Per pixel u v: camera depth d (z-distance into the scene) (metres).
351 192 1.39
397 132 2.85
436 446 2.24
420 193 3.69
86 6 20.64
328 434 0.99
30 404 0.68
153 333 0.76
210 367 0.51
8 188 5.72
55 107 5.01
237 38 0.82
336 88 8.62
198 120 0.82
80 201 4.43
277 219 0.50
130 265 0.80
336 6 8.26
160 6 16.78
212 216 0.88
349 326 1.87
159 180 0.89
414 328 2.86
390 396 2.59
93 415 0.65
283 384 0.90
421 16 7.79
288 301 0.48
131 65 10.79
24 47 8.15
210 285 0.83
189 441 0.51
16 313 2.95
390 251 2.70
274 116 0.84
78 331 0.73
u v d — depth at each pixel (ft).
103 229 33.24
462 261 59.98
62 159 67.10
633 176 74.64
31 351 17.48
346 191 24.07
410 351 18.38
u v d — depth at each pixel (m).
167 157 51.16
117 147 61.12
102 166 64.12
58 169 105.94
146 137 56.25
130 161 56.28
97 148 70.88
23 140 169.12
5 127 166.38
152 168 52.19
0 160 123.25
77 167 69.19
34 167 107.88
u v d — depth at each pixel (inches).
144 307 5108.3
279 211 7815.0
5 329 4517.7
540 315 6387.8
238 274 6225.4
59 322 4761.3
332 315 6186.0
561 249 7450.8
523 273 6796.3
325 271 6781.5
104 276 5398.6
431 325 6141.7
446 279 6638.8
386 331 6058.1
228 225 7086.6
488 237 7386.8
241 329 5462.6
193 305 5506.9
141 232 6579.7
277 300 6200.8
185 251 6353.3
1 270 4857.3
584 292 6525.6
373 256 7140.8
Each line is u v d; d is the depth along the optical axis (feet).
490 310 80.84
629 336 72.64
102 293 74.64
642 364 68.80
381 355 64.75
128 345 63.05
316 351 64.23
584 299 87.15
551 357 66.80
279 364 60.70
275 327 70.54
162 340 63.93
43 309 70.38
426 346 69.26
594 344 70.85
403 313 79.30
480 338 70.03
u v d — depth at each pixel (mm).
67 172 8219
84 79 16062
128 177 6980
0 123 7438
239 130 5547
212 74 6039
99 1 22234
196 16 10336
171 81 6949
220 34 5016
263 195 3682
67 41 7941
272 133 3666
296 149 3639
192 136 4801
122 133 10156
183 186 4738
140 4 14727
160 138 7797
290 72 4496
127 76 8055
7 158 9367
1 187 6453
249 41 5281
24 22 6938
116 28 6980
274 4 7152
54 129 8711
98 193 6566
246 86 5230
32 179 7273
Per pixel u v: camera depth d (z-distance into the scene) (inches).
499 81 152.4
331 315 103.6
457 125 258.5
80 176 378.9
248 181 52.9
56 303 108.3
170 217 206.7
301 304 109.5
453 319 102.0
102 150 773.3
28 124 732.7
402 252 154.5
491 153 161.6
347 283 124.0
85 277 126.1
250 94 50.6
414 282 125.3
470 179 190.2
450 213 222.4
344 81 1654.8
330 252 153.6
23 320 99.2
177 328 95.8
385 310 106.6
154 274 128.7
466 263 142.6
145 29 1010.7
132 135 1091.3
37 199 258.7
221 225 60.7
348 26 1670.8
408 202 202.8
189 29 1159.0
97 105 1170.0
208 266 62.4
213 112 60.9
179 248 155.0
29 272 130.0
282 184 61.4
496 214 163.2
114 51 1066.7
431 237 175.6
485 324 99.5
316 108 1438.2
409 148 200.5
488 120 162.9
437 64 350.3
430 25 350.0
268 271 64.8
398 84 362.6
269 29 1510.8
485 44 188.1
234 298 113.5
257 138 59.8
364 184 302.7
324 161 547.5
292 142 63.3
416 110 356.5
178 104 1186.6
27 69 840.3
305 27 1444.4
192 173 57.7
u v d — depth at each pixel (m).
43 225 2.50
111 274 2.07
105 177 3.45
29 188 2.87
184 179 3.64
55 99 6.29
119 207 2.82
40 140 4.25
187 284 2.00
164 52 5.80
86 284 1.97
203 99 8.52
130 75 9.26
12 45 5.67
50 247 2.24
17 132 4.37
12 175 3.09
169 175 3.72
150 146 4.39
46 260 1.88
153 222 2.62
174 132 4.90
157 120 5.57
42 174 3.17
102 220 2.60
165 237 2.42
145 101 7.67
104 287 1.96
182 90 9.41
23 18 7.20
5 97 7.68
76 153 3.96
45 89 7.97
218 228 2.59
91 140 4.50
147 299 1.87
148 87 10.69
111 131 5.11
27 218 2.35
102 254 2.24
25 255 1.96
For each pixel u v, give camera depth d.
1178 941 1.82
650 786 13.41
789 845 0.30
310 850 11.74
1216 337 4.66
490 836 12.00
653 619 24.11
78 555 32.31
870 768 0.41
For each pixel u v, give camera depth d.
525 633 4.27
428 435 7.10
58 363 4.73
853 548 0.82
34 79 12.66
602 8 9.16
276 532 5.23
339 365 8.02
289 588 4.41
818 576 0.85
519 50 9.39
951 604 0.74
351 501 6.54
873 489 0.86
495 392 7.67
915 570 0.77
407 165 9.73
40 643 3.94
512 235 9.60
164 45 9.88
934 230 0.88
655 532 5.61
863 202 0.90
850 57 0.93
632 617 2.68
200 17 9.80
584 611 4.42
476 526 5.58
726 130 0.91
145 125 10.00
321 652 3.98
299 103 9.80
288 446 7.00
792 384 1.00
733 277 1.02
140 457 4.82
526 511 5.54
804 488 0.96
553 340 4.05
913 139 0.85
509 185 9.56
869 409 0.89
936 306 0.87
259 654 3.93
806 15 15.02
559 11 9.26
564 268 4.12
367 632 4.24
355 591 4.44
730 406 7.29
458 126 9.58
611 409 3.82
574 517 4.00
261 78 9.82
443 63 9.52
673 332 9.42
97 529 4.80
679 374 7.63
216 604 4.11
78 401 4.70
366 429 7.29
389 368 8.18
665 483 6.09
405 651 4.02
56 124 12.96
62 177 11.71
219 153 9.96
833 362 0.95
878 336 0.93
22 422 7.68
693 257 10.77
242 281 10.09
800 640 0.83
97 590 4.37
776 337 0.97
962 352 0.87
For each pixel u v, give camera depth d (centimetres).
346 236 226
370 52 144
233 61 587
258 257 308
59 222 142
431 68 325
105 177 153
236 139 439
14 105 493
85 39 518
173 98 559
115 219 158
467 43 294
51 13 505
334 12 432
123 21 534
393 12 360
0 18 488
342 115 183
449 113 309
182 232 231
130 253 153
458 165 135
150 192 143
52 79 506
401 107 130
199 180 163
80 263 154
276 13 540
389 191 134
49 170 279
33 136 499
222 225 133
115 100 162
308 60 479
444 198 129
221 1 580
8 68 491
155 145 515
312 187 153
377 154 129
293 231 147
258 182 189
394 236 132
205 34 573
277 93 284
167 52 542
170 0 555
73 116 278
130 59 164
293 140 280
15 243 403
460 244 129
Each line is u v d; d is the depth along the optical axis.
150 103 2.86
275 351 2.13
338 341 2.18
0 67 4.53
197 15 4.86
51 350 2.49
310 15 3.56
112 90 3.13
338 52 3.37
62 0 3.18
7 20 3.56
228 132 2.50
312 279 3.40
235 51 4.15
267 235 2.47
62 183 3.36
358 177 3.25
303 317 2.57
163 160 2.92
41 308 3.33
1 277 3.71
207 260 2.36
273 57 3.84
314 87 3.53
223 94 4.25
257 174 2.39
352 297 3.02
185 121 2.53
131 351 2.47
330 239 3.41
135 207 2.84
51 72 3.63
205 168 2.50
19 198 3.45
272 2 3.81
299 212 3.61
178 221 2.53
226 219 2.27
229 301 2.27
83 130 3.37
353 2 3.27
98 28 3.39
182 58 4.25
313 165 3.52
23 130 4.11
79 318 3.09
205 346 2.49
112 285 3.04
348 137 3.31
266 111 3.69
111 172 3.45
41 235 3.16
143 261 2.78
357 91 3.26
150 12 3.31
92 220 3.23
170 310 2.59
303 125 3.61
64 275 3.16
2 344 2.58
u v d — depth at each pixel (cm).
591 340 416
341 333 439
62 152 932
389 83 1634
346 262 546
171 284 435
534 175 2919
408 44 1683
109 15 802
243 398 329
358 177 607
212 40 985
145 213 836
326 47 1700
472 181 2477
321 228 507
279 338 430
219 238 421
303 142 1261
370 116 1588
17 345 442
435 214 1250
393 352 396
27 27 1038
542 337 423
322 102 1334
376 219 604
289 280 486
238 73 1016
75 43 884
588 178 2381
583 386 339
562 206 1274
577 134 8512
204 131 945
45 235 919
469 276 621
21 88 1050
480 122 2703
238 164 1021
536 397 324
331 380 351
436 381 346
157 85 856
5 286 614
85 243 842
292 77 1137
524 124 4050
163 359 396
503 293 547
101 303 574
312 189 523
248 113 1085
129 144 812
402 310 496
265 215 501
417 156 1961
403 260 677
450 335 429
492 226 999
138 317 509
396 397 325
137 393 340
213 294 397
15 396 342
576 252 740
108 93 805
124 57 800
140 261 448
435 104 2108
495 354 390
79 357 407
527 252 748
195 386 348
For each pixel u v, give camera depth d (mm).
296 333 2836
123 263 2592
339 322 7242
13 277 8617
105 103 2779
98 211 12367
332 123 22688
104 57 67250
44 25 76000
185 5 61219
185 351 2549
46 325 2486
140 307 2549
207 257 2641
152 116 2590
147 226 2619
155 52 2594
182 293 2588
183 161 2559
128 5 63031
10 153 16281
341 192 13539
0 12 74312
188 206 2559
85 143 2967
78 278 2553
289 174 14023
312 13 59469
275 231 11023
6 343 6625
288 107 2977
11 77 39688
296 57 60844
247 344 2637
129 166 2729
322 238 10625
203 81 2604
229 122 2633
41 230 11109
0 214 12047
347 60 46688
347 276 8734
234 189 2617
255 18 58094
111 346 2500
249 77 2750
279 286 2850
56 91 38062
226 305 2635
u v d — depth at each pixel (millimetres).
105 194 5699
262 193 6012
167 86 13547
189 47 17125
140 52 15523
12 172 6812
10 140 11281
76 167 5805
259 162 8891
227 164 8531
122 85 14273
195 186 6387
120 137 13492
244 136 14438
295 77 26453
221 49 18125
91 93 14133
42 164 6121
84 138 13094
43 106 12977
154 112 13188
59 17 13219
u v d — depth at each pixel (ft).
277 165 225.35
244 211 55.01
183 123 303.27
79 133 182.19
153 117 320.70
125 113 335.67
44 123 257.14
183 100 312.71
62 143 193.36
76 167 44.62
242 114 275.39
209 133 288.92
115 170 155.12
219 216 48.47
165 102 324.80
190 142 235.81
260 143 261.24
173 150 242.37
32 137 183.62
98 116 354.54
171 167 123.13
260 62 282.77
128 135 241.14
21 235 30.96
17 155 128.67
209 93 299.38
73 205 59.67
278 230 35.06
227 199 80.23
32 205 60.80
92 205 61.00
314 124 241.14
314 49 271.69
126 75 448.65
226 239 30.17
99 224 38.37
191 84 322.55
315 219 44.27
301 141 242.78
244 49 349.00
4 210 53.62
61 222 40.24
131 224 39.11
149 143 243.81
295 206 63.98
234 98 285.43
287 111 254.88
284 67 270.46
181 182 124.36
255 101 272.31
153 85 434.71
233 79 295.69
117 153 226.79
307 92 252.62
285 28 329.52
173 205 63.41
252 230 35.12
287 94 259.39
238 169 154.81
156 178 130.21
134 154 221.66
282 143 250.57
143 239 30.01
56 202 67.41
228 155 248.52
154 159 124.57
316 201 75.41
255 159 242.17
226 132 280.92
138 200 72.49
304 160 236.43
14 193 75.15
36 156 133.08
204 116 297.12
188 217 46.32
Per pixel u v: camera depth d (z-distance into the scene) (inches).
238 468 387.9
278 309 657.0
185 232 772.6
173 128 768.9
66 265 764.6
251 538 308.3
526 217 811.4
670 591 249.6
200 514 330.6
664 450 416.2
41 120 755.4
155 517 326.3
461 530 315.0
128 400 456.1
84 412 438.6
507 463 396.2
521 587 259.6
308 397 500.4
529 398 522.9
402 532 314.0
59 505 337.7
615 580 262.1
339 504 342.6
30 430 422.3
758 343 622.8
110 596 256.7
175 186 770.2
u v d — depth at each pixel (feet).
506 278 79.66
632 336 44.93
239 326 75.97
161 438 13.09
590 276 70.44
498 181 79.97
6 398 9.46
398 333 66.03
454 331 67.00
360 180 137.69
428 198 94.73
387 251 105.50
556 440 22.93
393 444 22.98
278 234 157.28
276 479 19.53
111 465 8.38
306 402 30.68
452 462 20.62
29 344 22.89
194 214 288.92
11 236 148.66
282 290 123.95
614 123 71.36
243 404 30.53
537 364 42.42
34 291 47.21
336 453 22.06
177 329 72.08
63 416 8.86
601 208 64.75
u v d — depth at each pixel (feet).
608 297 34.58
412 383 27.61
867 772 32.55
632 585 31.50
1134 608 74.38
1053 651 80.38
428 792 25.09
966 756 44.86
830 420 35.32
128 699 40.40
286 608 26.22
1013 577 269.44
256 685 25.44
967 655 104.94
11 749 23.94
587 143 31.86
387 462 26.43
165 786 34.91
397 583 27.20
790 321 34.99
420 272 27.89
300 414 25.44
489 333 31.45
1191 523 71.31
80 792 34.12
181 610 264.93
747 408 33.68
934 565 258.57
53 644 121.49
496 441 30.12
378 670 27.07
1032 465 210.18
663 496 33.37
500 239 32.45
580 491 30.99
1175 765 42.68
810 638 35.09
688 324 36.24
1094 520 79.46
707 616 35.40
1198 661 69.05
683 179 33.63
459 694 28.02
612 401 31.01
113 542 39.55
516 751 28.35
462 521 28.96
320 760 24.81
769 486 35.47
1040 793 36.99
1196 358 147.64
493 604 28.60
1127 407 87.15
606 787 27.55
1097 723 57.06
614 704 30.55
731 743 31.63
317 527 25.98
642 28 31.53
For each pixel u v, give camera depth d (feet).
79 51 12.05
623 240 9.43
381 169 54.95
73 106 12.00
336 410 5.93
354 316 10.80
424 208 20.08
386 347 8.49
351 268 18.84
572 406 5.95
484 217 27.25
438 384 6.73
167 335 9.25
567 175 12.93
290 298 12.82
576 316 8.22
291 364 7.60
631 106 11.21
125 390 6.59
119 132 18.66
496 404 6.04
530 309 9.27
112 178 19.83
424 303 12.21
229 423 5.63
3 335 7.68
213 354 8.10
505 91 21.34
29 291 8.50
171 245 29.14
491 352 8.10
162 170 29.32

_Work instructions_: Show the lines of the entries that include the string "optical", copying each in full.

_Solved problem_:
Each line is u v d; d is the depth along the optical axis (feet).
Each line is u v d; d is the depth along the optical axis.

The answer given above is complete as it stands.